Di dalam rak kaca yang tinggi menjulang itu juga ada baju-baju yang dikenakan korban ketika meregang nyawa, serta senjata-senjata tajam dan benda tumpul yang digunakan sebagai alat penyiksa. Ribuan tengkorak dan tulang belulang ditemukan terkubur di lapangan rumput ini ketika rezim Khmer Merah berhasil dikalahkan oleh tentara Vietnam. Secara keseluruhan, tragedi ini menghilangkan nyawa kurang lebih 2 juta jiwa dari total penduduk Kamboja yang pada saat itu berjumlah 8 juta jiwa. Bayangkan, hampir seperempat dari keseluruhan populasi manusia di negara ini!

Killing Fields Kamboja
Rak kaca berisi ratusan tengkorak korban rezim Khmer Merah

Pol Pot sengaja melarang anak buahnya untuk membunuh dengan cara menembak, semata-mata hanya karena ingin menghemat peluru, yang artinya adalah menghemat biaya. Dan akhirnya manusia-manusia malang ini dibunuh dengan cara dipukuli, diinjak-injak sampai mati, dihantam dengan benda tumpul dan keras, ditusuk, dan juga dibacok dengan celurit. Sungguh mengerikan!!

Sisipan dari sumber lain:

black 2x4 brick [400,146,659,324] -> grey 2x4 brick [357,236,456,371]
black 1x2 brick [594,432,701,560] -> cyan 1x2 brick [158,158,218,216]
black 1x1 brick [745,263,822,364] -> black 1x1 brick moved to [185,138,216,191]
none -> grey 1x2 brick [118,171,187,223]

Namun, ada 1 kekejaman rezim ini yang sungguh sangat biadab yang rasanya sulit dipercaya mampu dilakukan oleh seorang manusia, adalah menyiksa dan membunuh bayi dan anak-anak yang tidak berdosa dan tidak tahu apa-apa sama sekali. Dan itu dilakukan di hadapan orang tua mereka! 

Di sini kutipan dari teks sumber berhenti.